Ele acaba de publicar uma nova apresentação, abordando as mídias sociais.
Para muita gente será somente mais do mesmo, mas é uma abordagem direta e interessante, com boas citações em ordem lógica. Está em inglês, mas o vocabulário é simples, então mesmo que você não seja fluente dá para apreciar o conteúdo.
Invista 5 minutos do seu dia:
Os slides 13 e 16 são especialmente interessantes.
O slide 13 para justificar investimentos cada vez maiores em Search Engine Optimization.
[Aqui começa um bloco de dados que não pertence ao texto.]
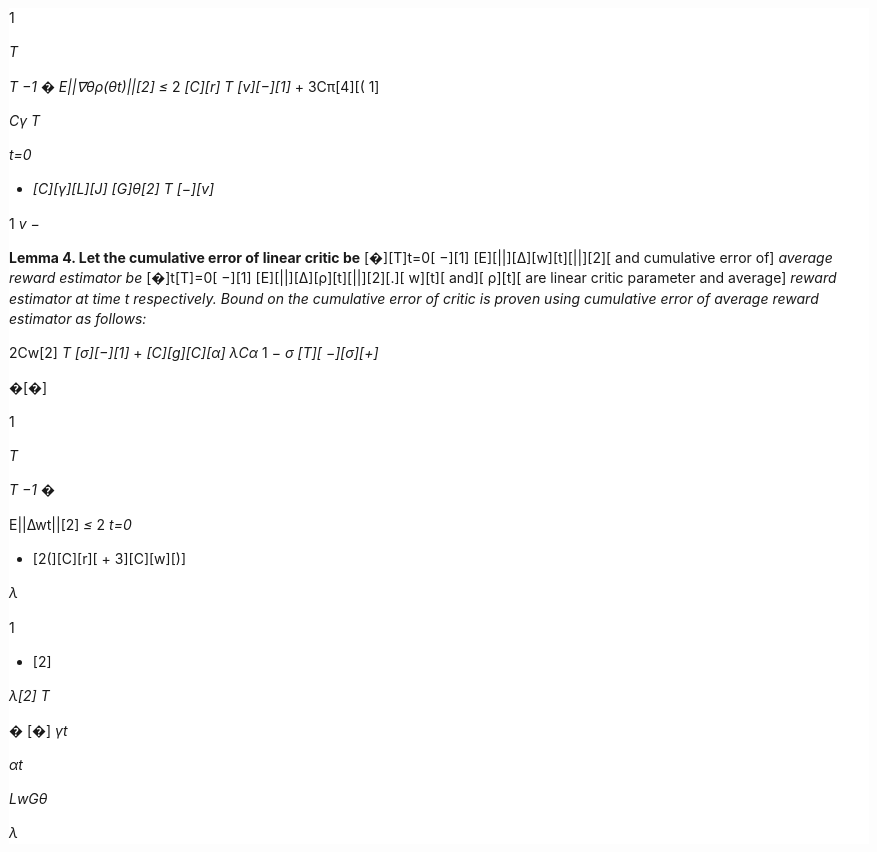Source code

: 
1

_T_


_T −1_
� _E||∇θρ(θt)||[2]_ _≤_ 2 _[C][r]_ _T_ _[v][−][1]_ + 3Cπ[4][( 1]

_Cγ_ _T_

_t=0_


+ _[C][γ][L][J]_ _[G]θ[2]_ _T_ _[−][v]_

1 _v_
_−_

**Lemma 4. Let the cumulative error of linear critic be** [�][T]t=0[ −][1] [E][||][∆][w][t][||][2][ and cumulative error of]
_average reward estimator be_ [�]t[T]=0[ −][1] [E][||][∆][ρ][t][||][2][.][ w][t][ and][ ρ][t][ are linear critic parameter and average]
_reward estimator at time t respectively. Bound on the cumulative error of critic is proven using_
_cumulative error of average reward estimator as follows:_


2Cw[2] _T_ _[σ][−][1]_ + _[C][g][C][α]_
_λCα_ 1 − _σ [T][ −][σ][+]_


�[�]


1

_T_


_T −1_
�

E||∆wt||[2] _≤_ 2
_t=0_


+ [2(][C][r][ + 3][C][w][)]

_λ_


1

+ [2]

_λ[2]_ _T_


� [�] _γt_

_αt_


_LwGθ_

_λ_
O slide 16 para ajudar quem se acha “de fora do meio” na internet a enxergar de uma vez por todas que a sociedade adotou novos comportamentos com a web, e eles são irreversíveis:
- Nenhuma marca desconhecida poderá crescer sem considerar seriamente a web e as mídias sociais
- É fundamental fazer a gestão da reputação online
- A ética do consumo mudou consideravelmente, as empresas que não tiverem foco de verdade no cliente cedo ou tarde serão desmascaradas e prejudicadas
Mas o insight mais bacana da apresentação do Isakson é este: LISTEN (ESCUTE).
Se a sua empresa acredita que não tem nada a dizer ou não sabe qual é a melhor forma de participar da conversa, pelo menos escute. Certamente exisitirão poderosas dicas e pistas sobre o que os seus clientes realmente querem ou precisam!